*** The data Section Begins ***

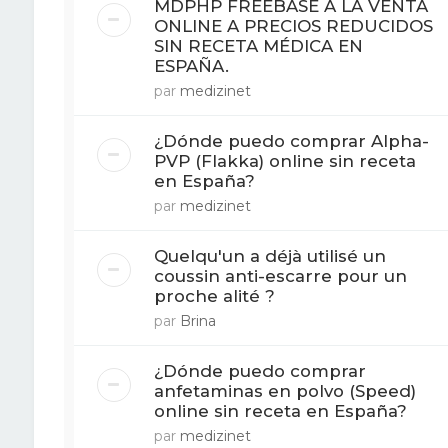
MDPHP FREEBASE A LA VENTA
ONLINE A PRECIOS REDUCIDOS
SIN RECETA MÉDICA EN
ESPAÑA.
par
medizinet
¿Dónde puedo comprar Alpha-
PVP (Flakka) online sin receta
en España?
par
medizinet
Quelqu'un a déjà utilisé un
coussin anti-escarre pour un
proche alité ?
par
Brina
¿Dónde puedo comprar
anfetaminas en polvo (Speed)
online sin receta en España?
par
medizinet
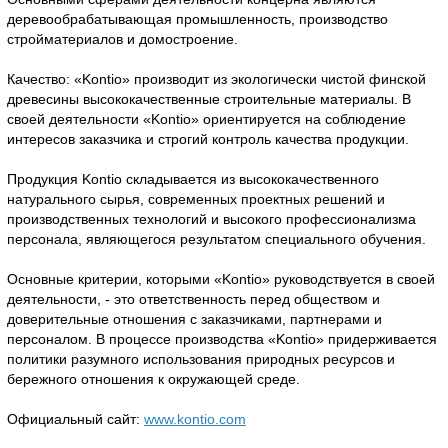
деревообрабатывающая промышленность, производство
стройматериалов и домостроение.
Качество: «Kontio» производит из экологически чистой финской
древесины высококачественные строительные материалы. В
своей деятельности «Kontio» ориентируется на соблюдение
интересов заказчика и строгий контроль качества продукции.
Продукция Kontio складывается из высококачественного
натурального сырья, современных проектных решений и
производственных технологий и высокого профессионализма
персонала, являющегося результатом специального обучения.
Основные критерии, которыми «Kontio» руководствуется в своей
деятельности, - это ответственность перед обществом и
доверительные отношения с заказчиками, партнерами и
персоналом. В процессе производства «Kontio» придерживается
политики разумного использования природных ресурсов и
бережного отношения к окружающей среде.
Официальный сайт:
www.kontio.com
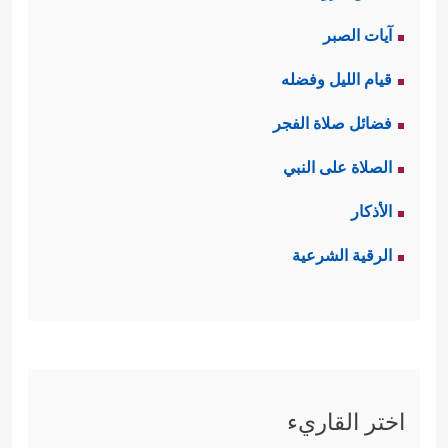
آيات الصبر
قيام الليل وفضله
فضائل صلاة الفجر
الصلاة على النبي
الأذكار
الرقية الشرعية
اختر القاريء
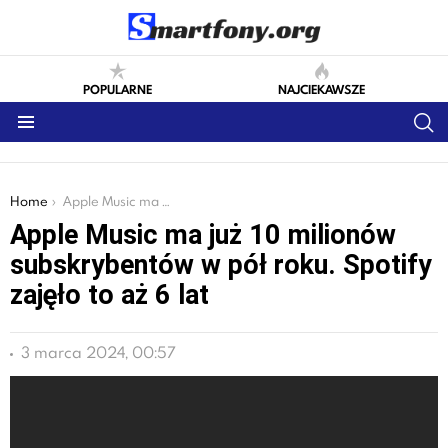
POPULARNE
NAJCIEKAWSZE
S
Menu
You are here:
Home
Apple Music ma już 10 milionów subskrybentów w pół roku. Spotify zajęło to aż 6 lat
Apple Music ma już 10 milionów
subskrybentów w pół roku. Spotify
zajęło to aż 6 lat
3 marca 2024, 00:57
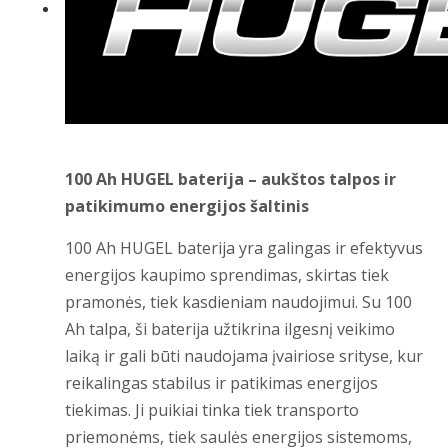
100 Ah HUGEL baterija – aukštos talpos ir
patikimumo energijos šaltinis
100 Ah HUGEL baterija yra galingas ir efektyvus
energijos kaupimo sprendimas, skirtas tiek
pramonės, tiek kasdieniam naudojimui. Su 100
Ah talpa, ši baterija užtikrina ilgesnį veikimo
laiką ir gali būti naudojama įvairiose srityse, kur
reikalingas stabilus ir patikimas energijos
tiekimas. Ji puikiai tinka tiek transporto
priemonėms, tiek saulės energijos sistemoms,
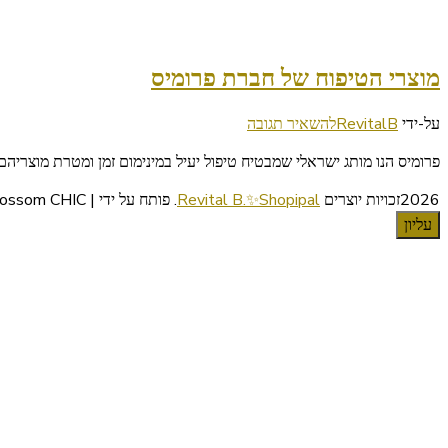
מוצרי הטיפוח של חברת פרומיס
בנושא
על-ידי
RevitalB
להשאיר תגובה
מוצרי
פרומיס הנו מותג ישראלי שמבטיח טיפול יעיל במינימום זמן ומטרת מוצריה
הטיפוח
של
2026זכויות יוצרים
Revital B.✨Shopipal
.
פותח על ידי | Blossom CHIC
חברת
עליון
פרומיס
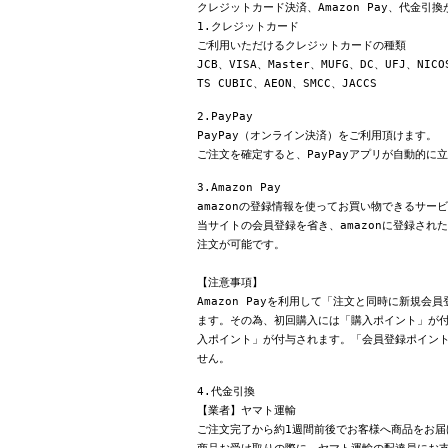
クレジットカード決済、Amazon Pay、代金引
1.クレジットカード
ご利用いただけるクレジットカードの種類
JCB、VISA、Master、MUFG、DC、UFJ、NICO
TS CUBIC、AEON、SMCC、JACCS
2.PayPay
PayPay（オンライン決済）をご利用頂けます。
ご注文を確定すると、PayPayアプリが自動的に
3.Amazon Pay
amazonの登録情報を使ってお買い物できるサー
当サイトの会員登録を省き、amazonに登録さ
注文が可能です。
【注意事項】
Amazon Payを利用して「注文と同時に新規
ます。その為、初回購入には「購入ポイント」が付
入ポイント」が付与されます。「会員登録ポイン
せん。
4.代金引換
【業者】ヤマト運輸
ご注文完了から約1週間前後でお客様へ商品をお届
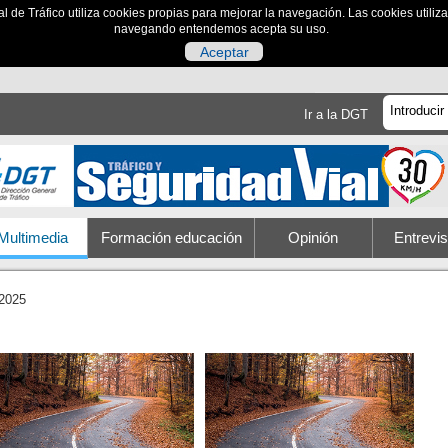
al de Tráfico utiliza cookies propias para mejorar la navegación. Las cookies utili
navegando entendemos acepta su uso.
Aceptar
Ir a la DGT
Multimedia
Formación educación
Opinión
Entrevis
2025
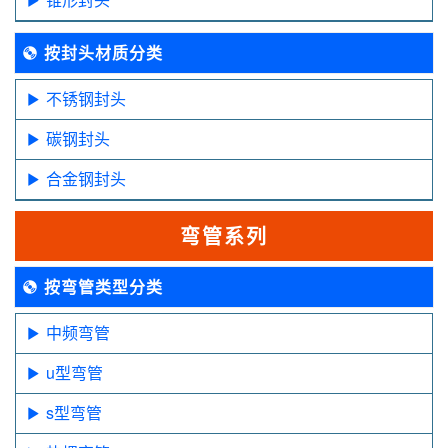
按封头材质分类
不锈钢封头
碳钢封头
合金钢封头
弯管系列
按弯管类型分类
中频弯管
u型弯管
s型弯管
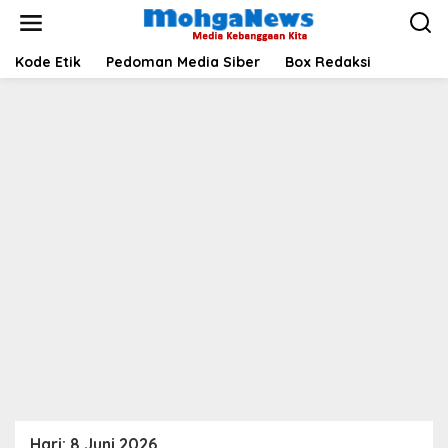
Lewati
ke
konten
Kode Etik
Pedoman Media Siber
Box Redaksi
Hari:
8 Juni 2026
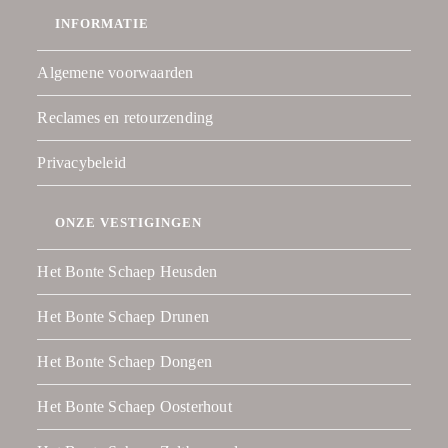
INFORMATIE
Algemene voorwaarden
Reclames en retourzending
Privacybeleid
ONZE VESTIGINGEN
Het Bonte Schaep Heusden
Het Bonte Schaep Drunen
Het Bonte Schaep Dongen
Het Bonte Schaep Oosterhout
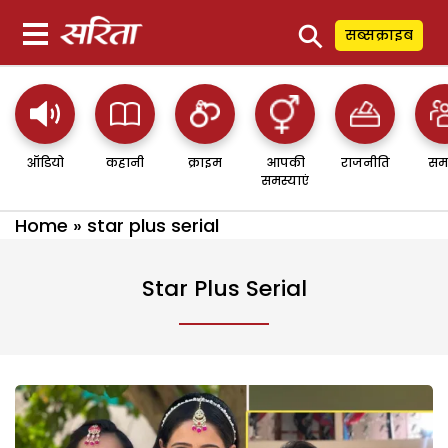
⚲
सब्सक्राइब
ऑडियो
कहानी
क्राइम
आपकी
राजनीति
सम
समस्याएं
Home
»
star plus serial
Star Plus Serial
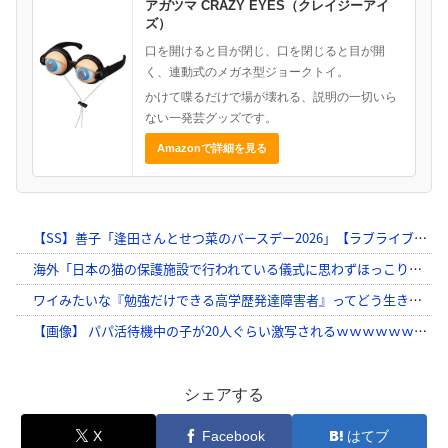
アガツマ CRAZY EYES（クレイジーアイ
ズ）
口を開けると目が閉じ、口を閉じると目が開
く、連動式のメガネ型ジョークトイ。
かけて喋るだけで場が壊れる、説明の一切いら
ない一発芸グッズです。
Amazonで詳細を見る
シェアする
X
Facebook
はてブ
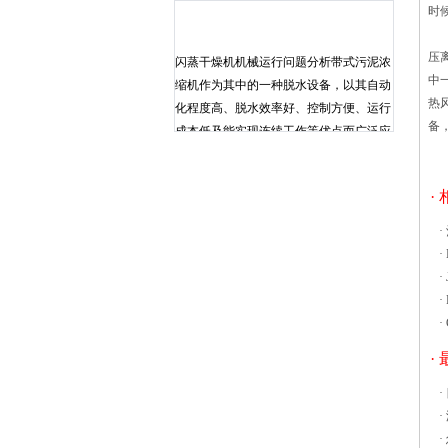
时
凸
压
闪蒸干燥机机械运行问题分析带式污泥浓
中
缩机作为其中的一种脱水设备，以其自动
热
化程度高、脱水效率好、控制方便、运行
备
成本低及能实现连续工作等优点而广泛应
用于污水处理厂、市政、自来水厂、造
纸、印染、皮革、化工、制药、电镀、冶
·
金、食品等领域废水处理后工序的污泥脱
水，同时它也可以作为工业生产中的固液
·
分离设备。热风循环烘箱的使用原理中我
·
们已经介绍过，其干燥物料主要依靠热量
·
及合理设计的热风气流。实际生产活动
·
中，热风气流的设计非常之重要，很多热
·
风循环烘箱出现烘干情况不好的时候，都
是由于热风气流的风道没有设计好。 根
·
据热风循环烘箱送风气流的特点，一般情
·
况下会有相当部分的送风集中在烘箱上
·
部，导致烘箱内部的顶部两排回风圆管的
·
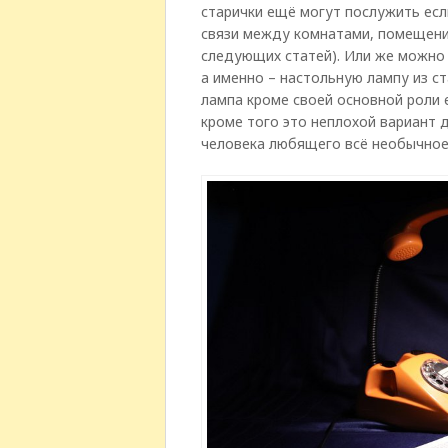
старички ещё могут послужить есл
связи между комнатами, помещени
следующих статей).
Или же можно 
а именно – настольную лампу из с
лампа кроме своей основной роли 
кроме того это неплохой вариант 
человека любящего всё необычное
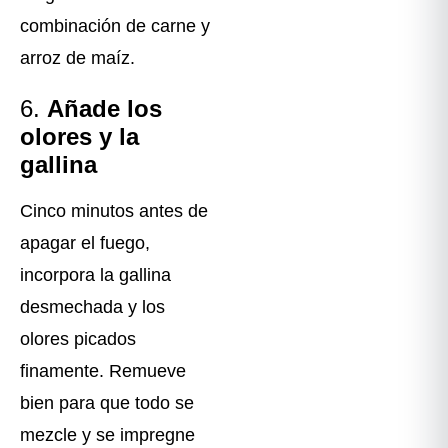
combinación de carne y
arroz de maíz.
6.
Añade los
olores y la
gallina
Cinco minutos antes de
apagar el fuego,
incorpora la gallina
desmechada y los
olores picados
finamente. Remueve
bien para que todo se
mezcle y se impregne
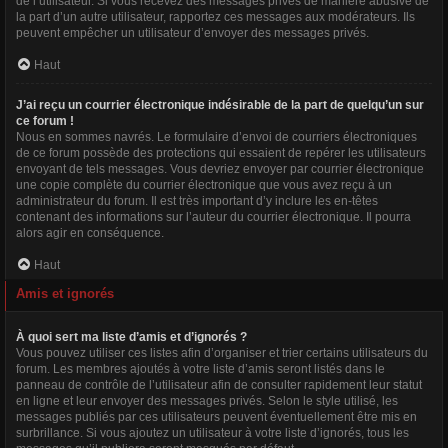
de l’utilisateur. Si vous recevez des messages privés de manière abusive de
la part d’un autre utilisateur, rapportez ces messages aux modérateurs. Ils
peuvent empêcher un utilisateur d’envoyer des messages privés.
Haut
J’ai reçu un courrier électronique indésirable de la part de quelqu’un sur
ce forum !
Nous en sommes navrés. Le formulaire d’envoi de courriers électroniques
de ce forum possède des protections qui essaient de repérer les utilisateurs
envoyant de tels messages. Vous devriez envoyer par courrier électronique
une copie complète du courrier électronique que vous avez reçu à un
administrateur du forum. Il est très important d’y inclure les en-têtes
contenant des informations sur l’auteur du courrier électronique. Il pourra
alors agir en conséquence.
Haut
Amis et ignorés
À quoi sert ma liste d’amis et d’ignorés ?
Vous pouvez utiliser ces listes afin d’organiser et trier certains utilisateurs du
forum. Les membres ajoutés à votre liste d’amis seront listés dans le
panneau de contrôle de l’utilisateur afin de consulter rapidement leur statut
en ligne et leur envoyer des messages privés. Selon le style utilisé, les
messages publiés par ces utilisateurs peuvent éventuellement être mis en
surbrillance. Si vous ajoutez un utilisateur à votre liste d’ignorés, tous les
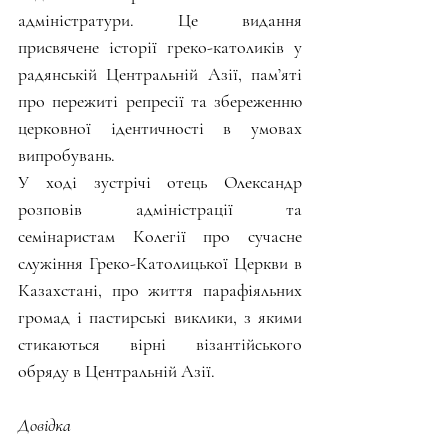
адміністратури. Це видання 
присвячене історії греко-католиків у 
радянській Центральній Азії, пам’яті 
про пережиті репресії та збереженню 
церковної ідентичності в умовах 
випробувань.
У ході зустрічі отець Олександр 
розповів адміністрації та 
семінаристам Колегії про сучасне 
служіння Греко-Католицької Церкви в 
Казахстані, про життя парафіяльних 
громад і пастирські виклики, з якими 
стикаються вірні візантійського 
обряду в Центральній Азії.
Довідка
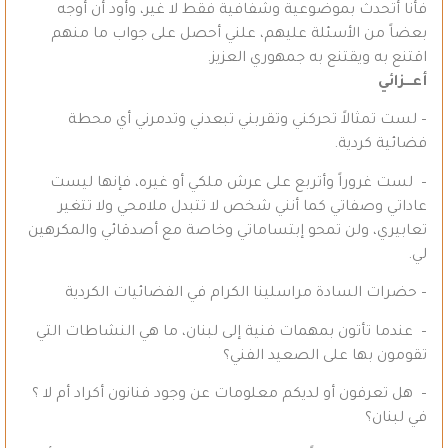
فأنا أتحدث بموضوعية وشفافية فقط لا غير، وأود أن أوجه
بعضاً من الأسئلة عليهم، علني أحصل على جواب ما منهم
اقتنع به ويقتنع به جمهوري العزيز.
أعـــزائي
– لست تمثالاً تحركني وتقربني تبعدني وتدمرني أي محطة
فضائية كردية.
– لست غروراً وأتربع على عرش ملكي أو غيره، فإنها ليست
عاداتي وصفاتي كما أنني شخص لا تتبدل ملامحي ولا تتغير
تعابيري، ولن تمحو إبتساماتي وخاصة مع أصدقائي والمكرهين
لي.
– حضرات السادة مراسلينا الكرام في الفضائيات الكردية
– عندما تأتون بمهمات فنية إلى لبنان، ما هي النشاطات التي
تقومون بها على الصعيد الفني؟
– هل تعرفون أو لديكم معلومات عن وجود فنانون أكراد أم لا ؟
في لبنان؟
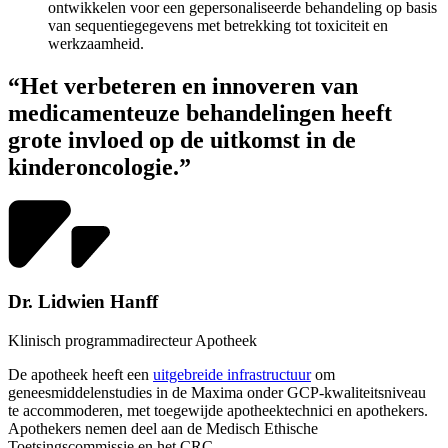
ontwikkelen voor een gepersonaliseerde behandeling op basis
van sequentiegegevens met betrekking tot toxiciteit en
werkzaamheid.
“Het verbeteren en innoveren van
medicamenteuze behandelingen heeft
grote invloed op de uitkomst in de
kinderoncologie.”
Dr. Lidwien Hanff
Klinisch programmadirecteur Apotheek
De apotheek heeft een
uitgebreide infrastructuur
om
geneesmiddelenstudies in de Maxima onder GCP-kwaliteitsniveau
te accommoderen, met toegewijde apotheektechnici en apothekers.
Apothekers nemen deel aan de Medisch Ethische
Toetsingscommissie en het CRC.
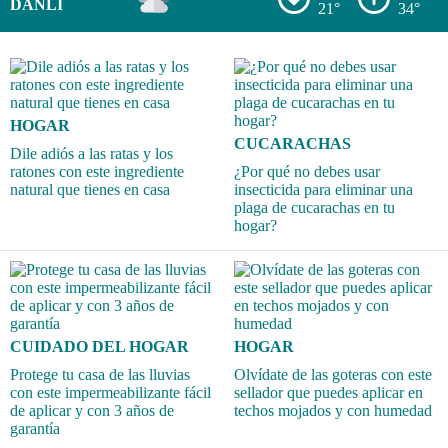
DANLÍ
21°
34°
HOGAR
CUCARACHAS
Dile adiós a las ratas y los
ratones con este ingrediente
¿Por qué no debes usar
natural que tienes en casa
insecticida para eliminar una
plaga de cucarachas en tu
hogar?
CUIDADO DEL HOGAR
HOGAR
Protege tu casa de las lluvias
Olvídate de las goteras con este
con este impermeabilizante fácil
sellador que puedes aplicar en
de aplicar y con 3 años de
techos mojados y con humedad
garantía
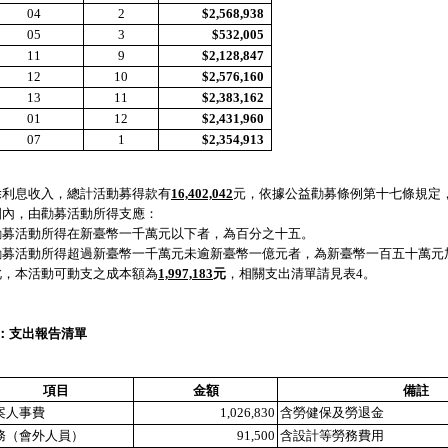
04
2
$2,568,938
05
3
$532,005
11
9
$2,128,847
12
10
$2,576,160
13
11
$2,383,162
01
12
$2,431,960
07
1
$2,354,913
除利息收入，總計活動募得款有
16,402,042
元，依據公益勸募條例第十七條規定
圍內，由勸募活動所得支應：
勸募活動所得在新臺幣一千萬元以下者，為百分之十五。
勸募活動所得超過新臺幣一千萬元未逾新臺幣一億元者，為新臺幣一百五十萬元
此，本活動可動支之成本額為
1,997,183
元
，相關支出清單請見表4。
4：支出報告清單
項目
金額
備註
案人事費
1,026,830
含勞健保及勞退金
務（會外人員）
91,500
含設計等勞務費用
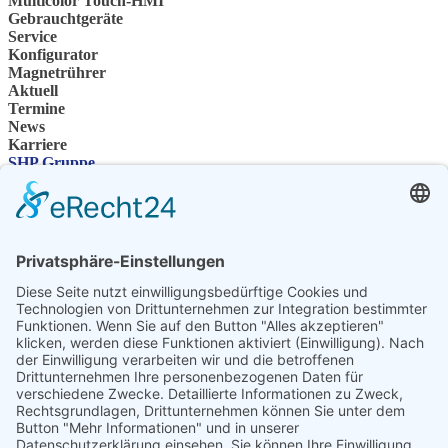
Multicolor Touch-HMI
Gebrauchtgeräte
Service
Konfigurator
Magnetrührer
Aktuell
Termine
News
Karriere
SHP Gruppe
Unternehmensgruppe
Ansprechpartner
Kontakt
Fachhändler
SHP Fachwissen
SHP FAQ´s
SHP Downloads
Konfigurator
Sprache auswählen
DE
EN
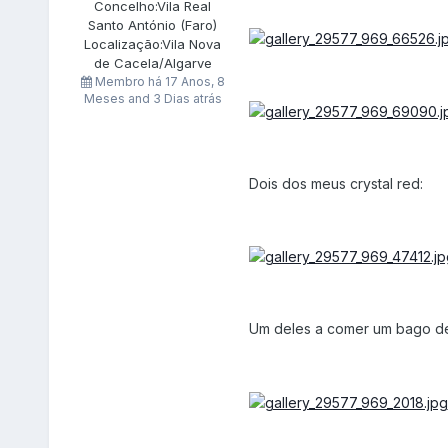
Concelho:
Vila Real
Santo António (Faro)
Localização:
Vila Nova
de Cacela/Algarve
Membro há
17 Anos, 8
Meses and 3 Dias atrás
Dois dos meus crystal red:
Um deles a comer um bago de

*** The data Section Ends ***

**Exercise description**
Starting at the top of the listing above, please restate word for word each line up to and including the one that holds "экологически чистой финской", omitting every image.

**Exercise output**
MDPHP FREEBASE A LA VENTA
ONLINE A PRECIOS REDUCIDOS
SIN RECETA MÉDICA EN
ESPAÑA.
par
medizinet
¿Dónde puedo comprar Alpha-
PVP (Flakka) online sin receta
en España?
par
medizinet
Quelqu'un a déjà utilisé un
coussin anti-escarre pour un
proche alité ?
par
Brina
¿Dónde puedo comprar
anfetaminas en polvo (Speed)
online sin receta en España?
par
medizinet
деревообрабатывающая промышленность, производство
стройматериалов и домостроение.
Качество: «Kontio» производит из экологически чистой финской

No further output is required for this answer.